■ **Exercise goal**
All entries below are to be copied precisely as they appear.

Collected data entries
-------
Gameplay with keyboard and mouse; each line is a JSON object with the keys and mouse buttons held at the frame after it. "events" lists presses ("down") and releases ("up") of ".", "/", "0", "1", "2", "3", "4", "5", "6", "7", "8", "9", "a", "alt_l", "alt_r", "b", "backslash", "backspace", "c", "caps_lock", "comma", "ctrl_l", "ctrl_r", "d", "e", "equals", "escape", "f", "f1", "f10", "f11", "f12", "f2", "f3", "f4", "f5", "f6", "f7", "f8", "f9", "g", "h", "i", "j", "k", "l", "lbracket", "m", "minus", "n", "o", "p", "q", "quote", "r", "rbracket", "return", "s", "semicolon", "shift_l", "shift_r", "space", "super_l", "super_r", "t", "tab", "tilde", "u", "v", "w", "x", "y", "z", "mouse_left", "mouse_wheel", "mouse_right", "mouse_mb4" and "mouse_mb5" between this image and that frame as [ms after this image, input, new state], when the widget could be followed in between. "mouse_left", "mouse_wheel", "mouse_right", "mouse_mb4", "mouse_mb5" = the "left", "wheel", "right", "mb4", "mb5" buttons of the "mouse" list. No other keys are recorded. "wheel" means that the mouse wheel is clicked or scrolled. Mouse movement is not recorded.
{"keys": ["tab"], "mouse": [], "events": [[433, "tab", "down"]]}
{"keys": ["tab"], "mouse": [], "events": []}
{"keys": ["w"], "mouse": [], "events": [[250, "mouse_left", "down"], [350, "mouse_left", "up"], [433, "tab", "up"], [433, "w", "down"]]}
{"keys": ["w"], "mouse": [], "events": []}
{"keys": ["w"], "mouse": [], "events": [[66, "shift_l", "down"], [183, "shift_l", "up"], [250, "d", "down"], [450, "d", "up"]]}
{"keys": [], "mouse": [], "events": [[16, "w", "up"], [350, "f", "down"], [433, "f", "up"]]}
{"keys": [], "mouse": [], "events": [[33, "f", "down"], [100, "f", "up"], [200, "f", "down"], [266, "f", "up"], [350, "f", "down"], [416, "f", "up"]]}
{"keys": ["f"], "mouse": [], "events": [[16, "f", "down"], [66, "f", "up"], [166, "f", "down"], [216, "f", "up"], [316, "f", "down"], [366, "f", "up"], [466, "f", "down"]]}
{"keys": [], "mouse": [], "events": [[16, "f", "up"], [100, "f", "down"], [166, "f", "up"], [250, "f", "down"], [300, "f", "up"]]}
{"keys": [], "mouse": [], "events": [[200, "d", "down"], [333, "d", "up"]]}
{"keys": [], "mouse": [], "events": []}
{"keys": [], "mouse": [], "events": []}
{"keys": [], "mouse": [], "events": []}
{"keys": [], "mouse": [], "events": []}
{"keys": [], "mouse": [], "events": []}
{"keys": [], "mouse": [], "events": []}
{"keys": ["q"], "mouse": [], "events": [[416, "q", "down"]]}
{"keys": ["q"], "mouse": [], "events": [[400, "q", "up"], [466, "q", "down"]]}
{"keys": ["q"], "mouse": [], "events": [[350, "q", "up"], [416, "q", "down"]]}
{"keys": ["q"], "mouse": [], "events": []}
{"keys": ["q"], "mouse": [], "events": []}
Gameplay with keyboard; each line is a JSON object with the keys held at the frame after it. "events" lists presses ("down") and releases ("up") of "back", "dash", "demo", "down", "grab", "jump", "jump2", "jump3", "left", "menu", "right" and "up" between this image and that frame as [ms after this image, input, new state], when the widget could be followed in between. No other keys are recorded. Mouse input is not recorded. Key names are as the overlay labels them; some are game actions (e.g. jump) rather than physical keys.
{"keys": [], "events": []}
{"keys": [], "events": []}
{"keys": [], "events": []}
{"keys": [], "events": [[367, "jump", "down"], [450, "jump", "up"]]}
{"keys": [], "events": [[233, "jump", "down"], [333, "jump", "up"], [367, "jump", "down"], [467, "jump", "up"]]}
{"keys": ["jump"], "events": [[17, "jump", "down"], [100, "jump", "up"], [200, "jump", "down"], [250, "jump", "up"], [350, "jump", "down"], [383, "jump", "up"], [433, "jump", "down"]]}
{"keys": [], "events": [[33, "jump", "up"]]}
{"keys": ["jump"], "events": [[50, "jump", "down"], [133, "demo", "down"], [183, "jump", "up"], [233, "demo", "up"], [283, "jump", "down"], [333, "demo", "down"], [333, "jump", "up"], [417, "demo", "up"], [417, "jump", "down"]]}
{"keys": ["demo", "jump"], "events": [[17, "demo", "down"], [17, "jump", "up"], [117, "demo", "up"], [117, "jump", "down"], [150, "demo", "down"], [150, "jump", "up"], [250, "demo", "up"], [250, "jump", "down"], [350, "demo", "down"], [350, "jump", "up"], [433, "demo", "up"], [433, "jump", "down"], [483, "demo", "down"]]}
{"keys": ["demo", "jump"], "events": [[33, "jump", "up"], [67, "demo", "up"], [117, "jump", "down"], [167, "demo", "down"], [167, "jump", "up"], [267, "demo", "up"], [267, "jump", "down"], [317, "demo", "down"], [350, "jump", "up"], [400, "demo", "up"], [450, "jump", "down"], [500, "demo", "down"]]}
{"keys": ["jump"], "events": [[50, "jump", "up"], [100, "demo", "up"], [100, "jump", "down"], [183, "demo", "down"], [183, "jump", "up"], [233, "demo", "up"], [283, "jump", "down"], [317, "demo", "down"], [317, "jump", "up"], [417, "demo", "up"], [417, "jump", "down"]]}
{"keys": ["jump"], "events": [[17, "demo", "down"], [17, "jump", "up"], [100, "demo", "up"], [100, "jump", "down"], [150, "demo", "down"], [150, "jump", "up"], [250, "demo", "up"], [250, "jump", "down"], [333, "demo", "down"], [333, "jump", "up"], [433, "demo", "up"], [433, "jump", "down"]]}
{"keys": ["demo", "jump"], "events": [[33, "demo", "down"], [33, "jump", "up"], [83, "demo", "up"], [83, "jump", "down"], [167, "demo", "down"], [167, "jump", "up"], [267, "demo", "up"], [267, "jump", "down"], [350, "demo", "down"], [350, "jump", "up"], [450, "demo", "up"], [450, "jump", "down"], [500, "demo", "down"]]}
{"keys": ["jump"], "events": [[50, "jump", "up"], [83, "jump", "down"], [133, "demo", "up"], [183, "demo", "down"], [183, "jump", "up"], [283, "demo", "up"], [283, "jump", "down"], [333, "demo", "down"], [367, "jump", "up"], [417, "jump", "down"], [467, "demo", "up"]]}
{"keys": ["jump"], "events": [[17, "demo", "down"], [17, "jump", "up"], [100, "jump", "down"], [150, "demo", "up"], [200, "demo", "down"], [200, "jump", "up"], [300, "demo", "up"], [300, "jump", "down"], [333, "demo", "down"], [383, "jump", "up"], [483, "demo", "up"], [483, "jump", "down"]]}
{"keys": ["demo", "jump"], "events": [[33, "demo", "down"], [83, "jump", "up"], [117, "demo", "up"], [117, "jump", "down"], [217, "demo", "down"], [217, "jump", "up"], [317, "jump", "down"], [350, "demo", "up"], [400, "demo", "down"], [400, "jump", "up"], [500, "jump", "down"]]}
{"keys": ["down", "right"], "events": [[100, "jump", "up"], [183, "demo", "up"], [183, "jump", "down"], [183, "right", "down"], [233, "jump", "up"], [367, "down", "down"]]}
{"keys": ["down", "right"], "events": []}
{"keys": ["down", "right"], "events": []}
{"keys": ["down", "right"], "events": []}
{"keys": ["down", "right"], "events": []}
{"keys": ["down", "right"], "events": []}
-------
■ **Exercise response**
Gameplay with keyboard and mouse; each line is a JSON object with the keys and mouse buttons held at the frame after it. "events" lists presses ("down") and releases ("up") of ".", "/", "0", "1", "2", "3", "4", "5", "6", "7", "8", "9", "a", "alt_l", "alt_r", "b", "backslash", "backspace", "c", "caps_lock", "comma", "ctrl_l", "ctrl_r", "d", "e", "equals", "escape", "f", "f1", "f10", "f11", "f12", "f2", "f3", "f4", "f5", "f6", "f7", "f8", "f9", "g", "h", "i", "j", "k", "l", "lbracket", "m", "minus", "n", "o", "p", "q", "quote", "r", "rbracket", "return", "s", "semicolon", "shift_l", "shift_r", "space", "super_l", "super_r", "t", "tab", "tilde", "u", "v", "w", "x", "y", "z", "mouse_left", "mouse_wheel", "mouse_right", "mouse_mb4" and "mouse_mb5" between this image and that frame as [ms after this image, input, new state], when the widget could be followed in between. "mouse_left", "mouse_wheel", "mouse_right", "mouse_mb4", "mouse_mb5" = the "left", "wheel", "right", "mb4", "mb5" buttons of the "mouse" list. No other keys are recorded. "wheel" means that the mouse wheel is clicked or scrolled. Mouse movement is not recorded.
{"keys": ["tab"], "mouse": [], "events": [[433, "tab", "down"]]}
{"keys": ["tab"], "mouse": [], "events": []}
{"keys": ["w"], "mouse": [], "events": [[250, "mouse_left", "down"], [350, "mouse_left", "up"], [433, "tab", "up"], [433, "w", "down"]]}
{"keys": ["w"], "mouse": [], "events": []}
{"keys": ["w"], "mouse": [], "events": [[66, "shift_l", "down"], [183, "shift_l", "up"], [250, "d", "down"], [450, "d", "up"]]}
{"keys": [], "mouse": [], "events": [[16, "w", "up"], [350, "f", "down"], [433, "f", "up"]]}
{"keys": [], "mouse": [], "events": [[33, "f", "down"], [100, "f", "up"], [200, "f", "down"], [266, "f", "up"], [350, "f", "down"], [416, "f", "up"]]}
{"keys": ["f"], "mouse": [], "events": [[16, "f", "down"], [66, "f", "up"], [166, "f", "down"], [216, "f", "up"], [316, "f", "down"], [366, "f", "up"], [466, "f", "down"]]}
{"keys": [], "mouse": [], "events": [[16, "f", "up"], [100, "f", "down"], [166, "f", "up"], [250, "f", "down"], [300, "f", "up"]]}
{"keys": [], "mouse": [], "events": [[200, "d", "down"], [333, "d", "up"]]}
{"keys": [], "mouse": [], "events": []}
{"keys": [], "mouse": [], "events": []}
{"keys": [], "mouse": [], "events": []}
{"keys": [], "mouse": [], "events": []}
{"keys": [], "mouse": [], "events": []}
{"keys": [], "mouse": [], "events": []}
{"keys": ["q"], "mouse": [], "events": [[416, "q", "down"]]}
{"keys": ["q"], "mouse": [], "events": [[400, "q", "up"], [466, "q", "down"]]}
{"keys": ["q"], "mouse": [], "events": [[350, "q", "up"], [416, "q", "down"]]}
{"keys": ["q"], "mouse": [], "events": []}
{"keys": ["q"], "mouse": [], "events": []}
Gameplay with keyboard; each line is a JSON object with the keys held at the frame after it. "events" lists presses ("down") and releases ("up") of "back", "dash", "demo", "down", "grab", "jump", "jump2", "jump3", "left", "menu", "right" and "up" between this image and that frame as [ms after this image, input, new state], when the widget could be followed in between. No other keys are recorded. Mouse input is not recorded. Key names are as the overlay labels them; some are game actions (e.g. jump) rather than physical keys.
{"keys": [], "events": []}
{"keys": [], "events": []}
{"keys": [], "events": []}
{"keys": [], "events": [[367, "jump", "down"], [450, "jump", "up"]]}
{"keys": [], "events": [[233, "jump", "down"], [333, "jump", "up"], [367, "jump", "down"], [467, "jump", "up"]]}
{"keys": ["jump"], "events": [[17, "jump", "down"], [100, "jump", "up"], [200, "jump", "down"], [250, "jump", "up"], [350, "jump", "down"], [383, "jump", "up"], [433, "jump", "down"]]}
{"keys": [], "events": [[33, "jump", "up"]]}
{"keys": ["jump"], "events": [[50, "jump", "down"], [133, "demo", "down"], [183, "jump", "up"], [233, "demo", "up"], [283, "jump", "down"], [333, "demo", "down"], [333, "jump", "up"], [417, "demo", "up"], [417, "jump", "down"]]}
{"keys": ["demo", "jump"], "events": [[17, "demo", "down"], [17, "jump", "up"], [117, "demo", "up"], [117, "jump", "down"], [150, "demo", "down"], [150, "jump", "up"], [250, "demo", "up"], [250, "jump", "down"], [350, "demo", "down"], [350, "jump", "up"], [433, "demo", "up"], [433, "jump", "down"], [483, "demo", "down"]]}
{"keys": ["demo", "jump"], "events": [[33, "jump", "up"], [67, "demo", "up"], [117, "jump", "down"], [167, "demo", "down"], [167, "jump", "up"], [267, "demo", "up"], [267, "jump", "down"], [317, "demo", "down"], [350, "jump", "up"], [400, "demo", "up"], [450, "jump", "down"], [500, "demo", "down"]]}
{"keys": ["jump"], "events": [[50, "jump", "up"], [100, "demo", "up"], [100, "jump", "down"], [183, "demo", "down"], [183, "jump", "up"], [233, "demo", "up"], [283, "jump", "down"], [317, "demo", "down"], [317, "jump", "up"], [417, "demo", "up"], [417, "jump", "down"]]}
{"keys": ["jump"], "events": [[17, "demo", "down"], [17, "jump", "up"], [100, "demo", "up"], [100, "jump", "down"], [150, "demo", "down"], [150, "jump", "up"], [250, "demo", "up"], [250, "jump", "down"], [333, "demo", "down"], [333, "jump", "up"], [433, "demo", "up"], [433, "jump", "down"]]}
{"keys": ["demo", "jump"], "events": [[33, "demo", "down"], [33, "jump", "up"], [83, "demo", "up"], [83, "jump", "down"], [167, "demo", "down"], [167, "jump", "up"], [267, "demo", "up"], [267, "jump", "down"], [350, "demo", "down"], [350, "jump", "up"], [450, "demo", "up"], [450, "jump", "down"], [500, "demo", "down"]]}
{"keys": ["jump"], "events": [[50, "jump", "up"], [83, "jump", "down"], [133, "demo", "up"], [183, "demo", "down"], [183, "jump", "up"], [283, "demo", "up"], [283, "jump", "down"], [333, "demo", "down"], [367, "jump", "up"], [417, "jump", "down"], [467, "demo", "up"]]}
{"keys": ["jump"], "events": [[17, "demo", "down"], [17, "jump", "up"], [100, "jump", "down"], [150, "demo", "up"], [200, "demo", "down"], [200, "jump", "up"], [300, "demo", "up"], [300, "jump", "down"], [333, "demo", "down"], [383, "jump", "up"], [483, "demo", "up"], [483, "jump", "down"]]}
{"keys": ["demo", "jump"], "events": [[33, "demo", "down"], [83, "jump", "up"], [117, "demo", "up"], [117, "jump", "down"], [217, "demo", "down"], [217, "jump", "up"], [317, "jump", "down"], [350, "demo", "up"], [400, "demo", "down"], [400, "jump", "up"], [500, "jump", "down"]]}
{"keys": ["down", "right"], "events": [[100, "jump", "up"], [183, "demo", "up"], [183, "jump", "down"], [183, "right", "down"], [233, "jump", "up"], [367, "down", "down"]]}
{"keys": ["down", "right"], "events": []}
{"keys": ["down", "right"], "events": []}
{"keys": ["down", "right"], "events": []}
{"keys": ["down", "right"], "events": []}
{"keys": ["down", "right"], "events": []}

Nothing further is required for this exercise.